Building Aurel-AI: A Personal AI Assistant with Ollama, TTS, and STT with 3D Model

Voice-driven assistants are no longer a luxury feature — they’re becoming the default way we interact with AI. When we started designing Aurel-AI, our goal was to create a personal, private, uncensored AI assistant that runs locally and integrates seamlessly with Ollama while also supporting speech-to-text (STT) and text-to-speech (TTS) for natural, conversational interaction.

In this post, we’ll walk through:

  • The architecture of Aurel-AI
  • How we wired up frontend ↔ backend ↔ Ollama ↔ TTS/STT
  • Key development challenges and solutions
  • A diagram of the system workflow

Why Ollama?

We chose Ollama because it’s:

  • Local-first (your data stays private)
  • Lightweight and easy to integrate with custom APIs
  • Flexible with multiple open-source models

This makes it the perfect backbone for an uncensored personal assistant that you fully control.


Core Workflow

The assistant works in a loop of voice and text:

  1. User speaks a query
    → STT converts speech into text.
  2. Backend API sends the text to Ollama
    → Ollama generates a response.
  3. Backend transforms Ollama’s text output into speech
    → TTS generates audio for playback.
  4. Frontend delivers both text + audio to the user
    → User can continue by speaking again (continuous conversation).

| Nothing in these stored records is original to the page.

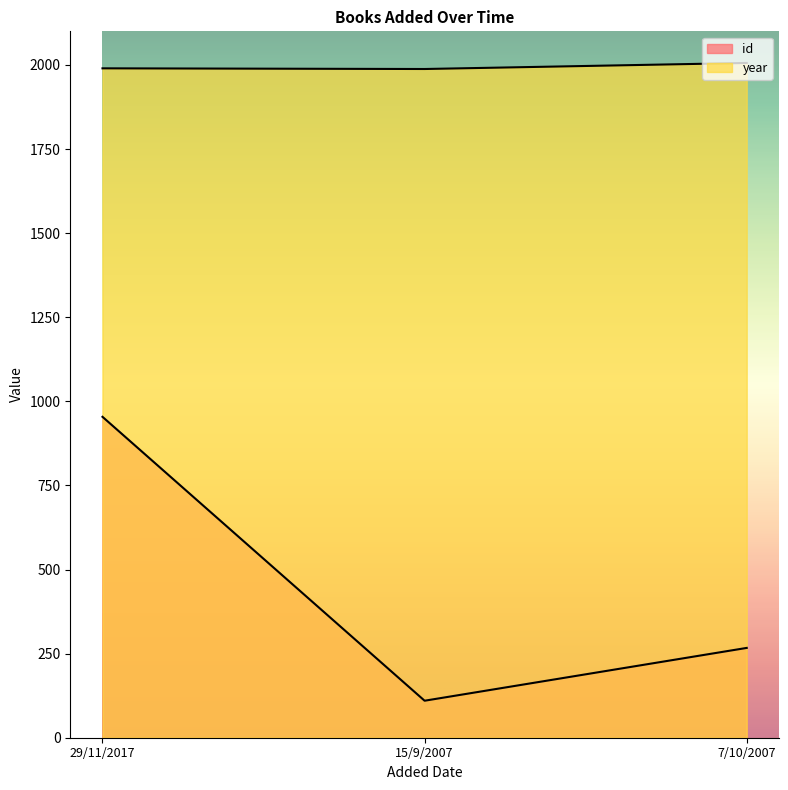

Which series has the largest total across all categories?

year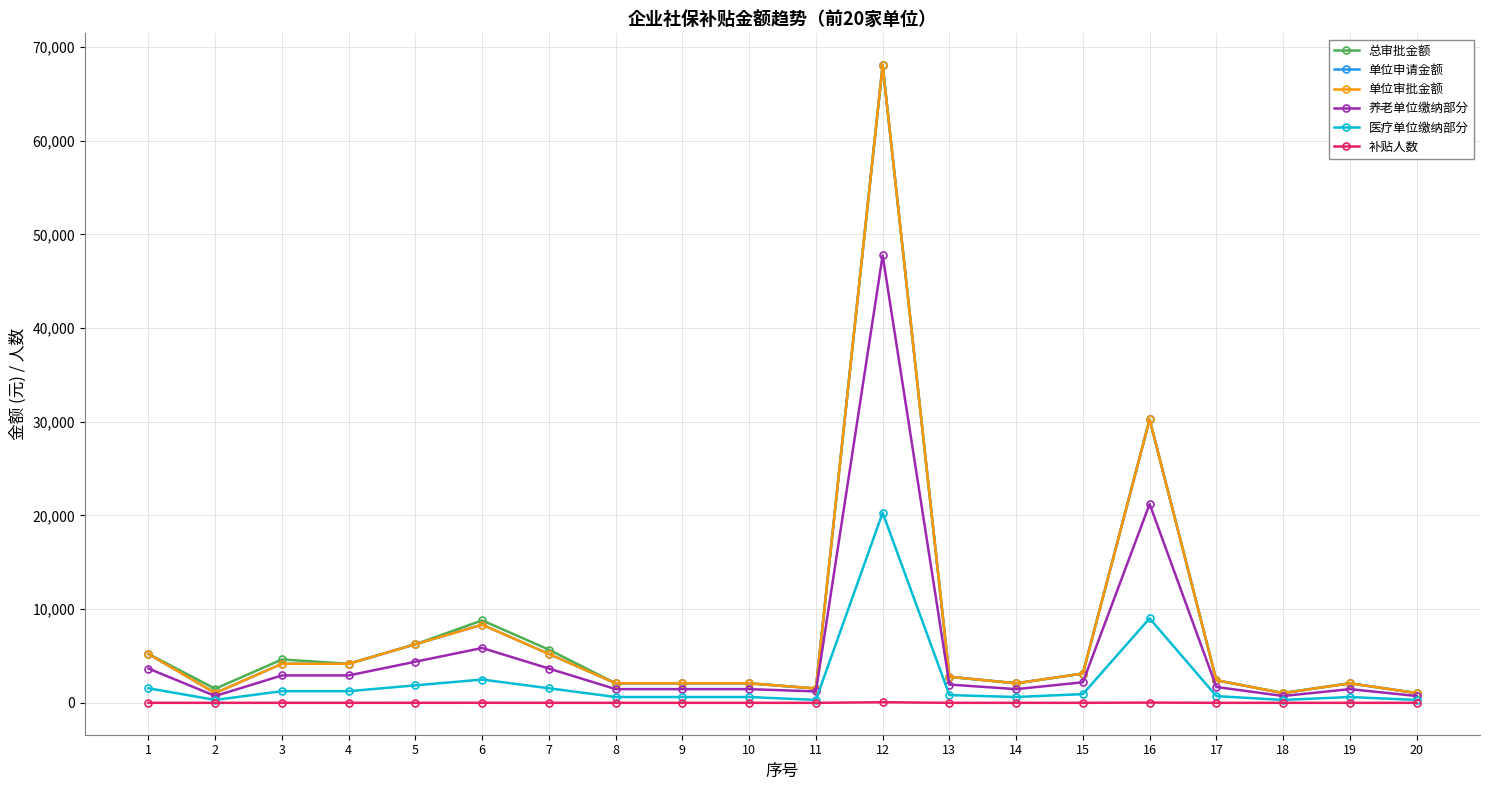

Rank the series by their maximum value, from lowest to highest.

补贴人数, 医疗单位缴纳部分, 养老单位缴纳部分, 总审批金额, 单位申请金额, 单位审批金额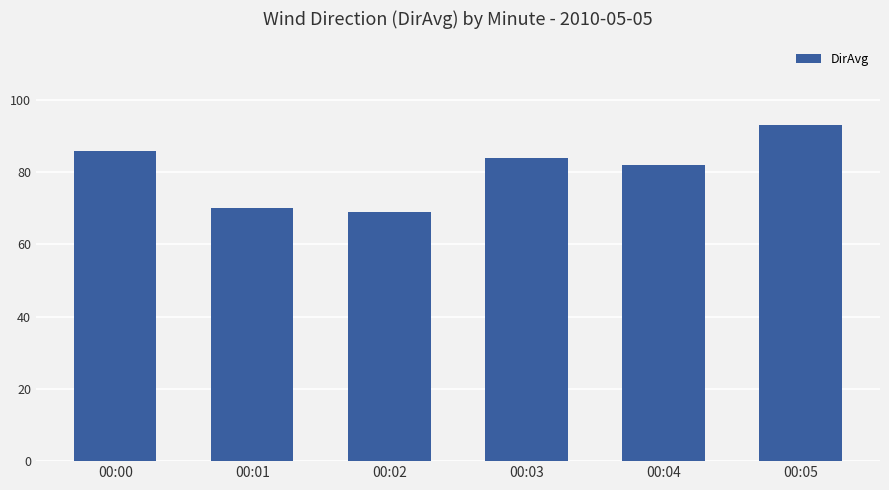

How many data points are less than 84?

3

System Architecture Diagram

Here’s a simplified view of the workflow:

flowchart TD
    A[User Voice Input 🎤] --> B[Frontend STT API Call]
    B --> C[Backend STT Engine]
    C --> D[Text Query]
    D --> E[Backend API → Ollama]
    E --> F[Ollama LLM Response]
    F --> G[Backend TTS Engine]
    G --> H[Audio Response 🔊 + Text Display]
    H --> A

This loop creates the real-time voice assistant experience.


Frontend

  • Built with Angular for a lightweight UI.
  • Microphone access for voice capture.
  • Displays chat history (like a messenger).
  • Streams audio responses from the backend in near real-time.

Backend

  • Node.js/Express server that connects everything together.
  • Routes for:
    • /stt → handles user voice input, passes to STT engine.
    • /chat → sends text queries to Ollama and streams back results.
    • /tts → converts Ollama’s responses into playable audio.
  • Manages session context so conversations feel natural.

Speech-to-Text (STT)

For STT, we used:

  • Whisper.cpp (fast, runs locally, good accuracy)
  • Alternative: Google STT or OpenAI Whisper API (for cloud setups).

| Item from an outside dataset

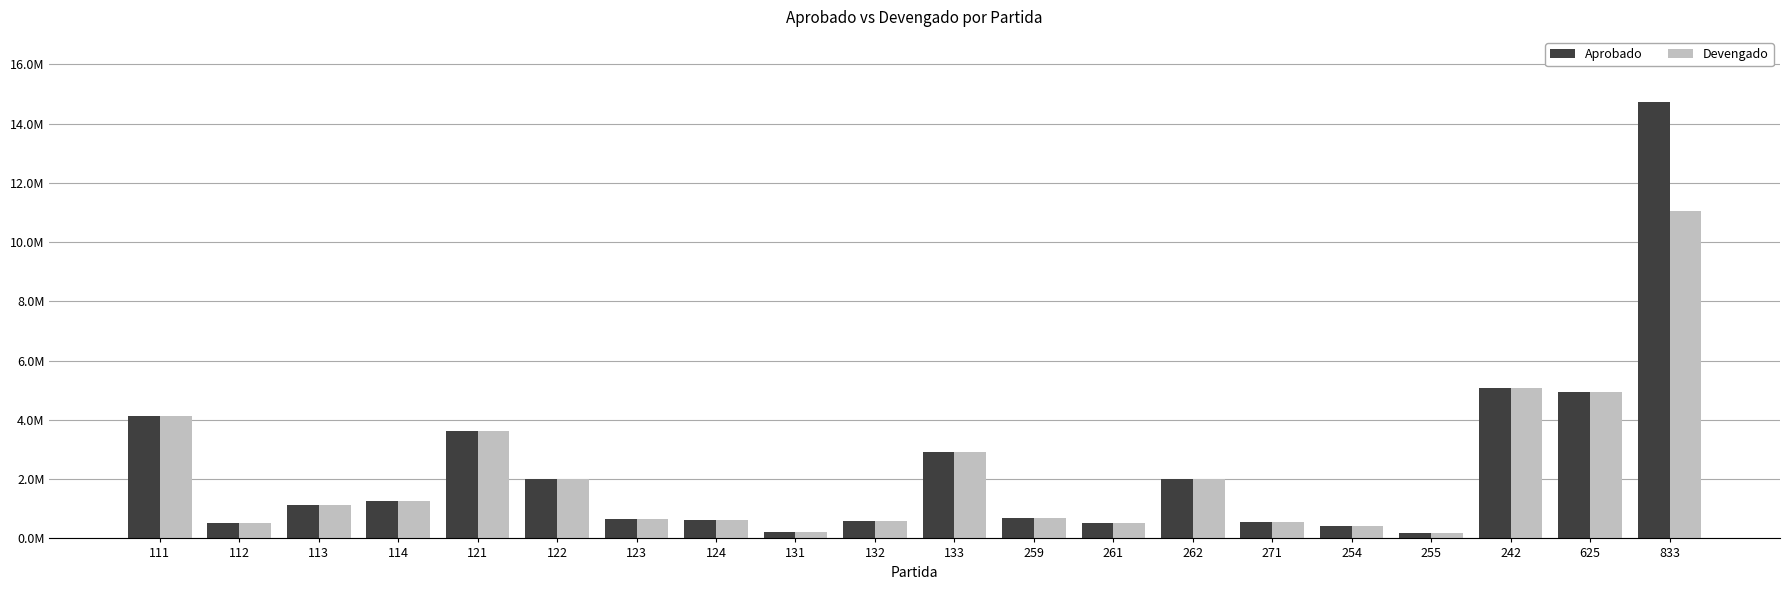

What are all the series names shown in the legend?

Aprobado, Devengado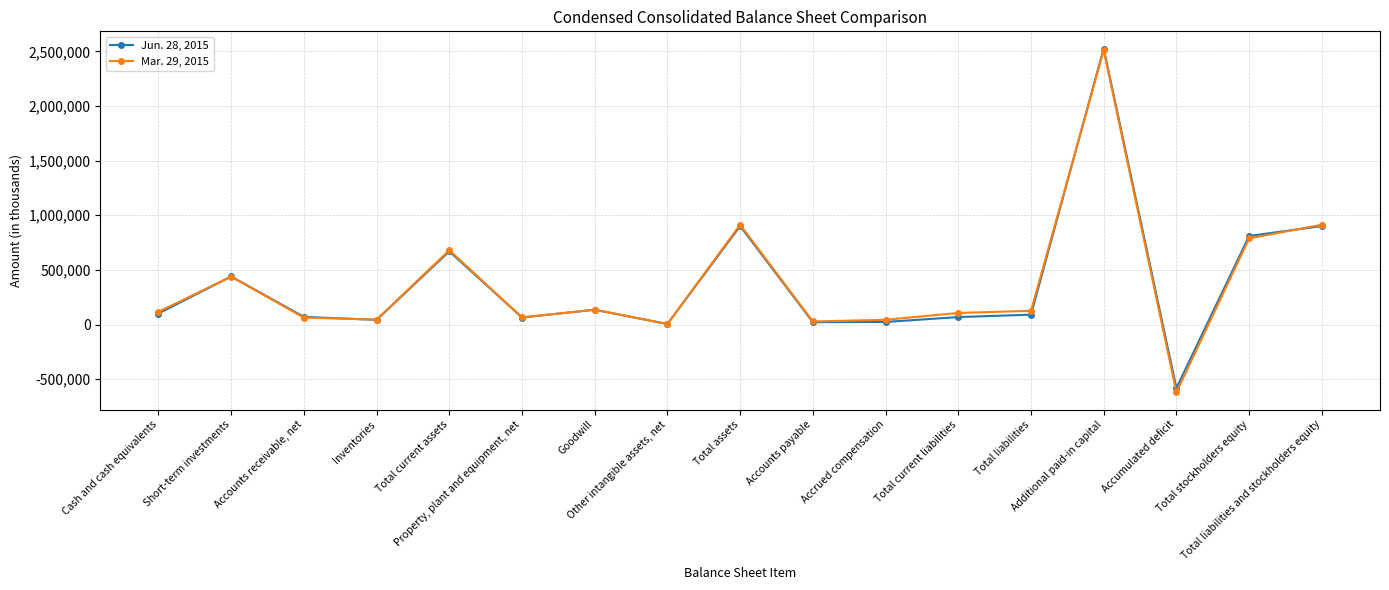

How many categories are shown in the chart?

17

STT is crucial for converting raw audio into a text query Ollama can understand.


Text-to-Speech (TTS)

For TTS, we integrated:

  • Ollama-compatible TTS engines like Piper or Coqui TTS (local, lightweight).
  • Cloud alternatives (Polly, Azure TTS, ElevenLabs) for higher-quality voices.

The backend streams TTS audio chunks so the user hears responses quickly, even before the full text is generated.


Lessons Learned

  • Latency matters: Real-time assistants feel broken if TTS/STT lag behind. Streaming both text and audio solves this.
  • Privacy vs. quality: Local models (Whisper, Piper) are great for privacy, but cloud APIs often sound better. We made both options pluggable.
  • Context handling: Keeping track of the conversation is key. Ollama’s context window size and efficient prompt engineering made this manageable.

What’s Next?

We’re working on:

  • Adding wake word detection (hands-free use).
  • Custom personalities and voices.
  • Offline mobile version using on-device models.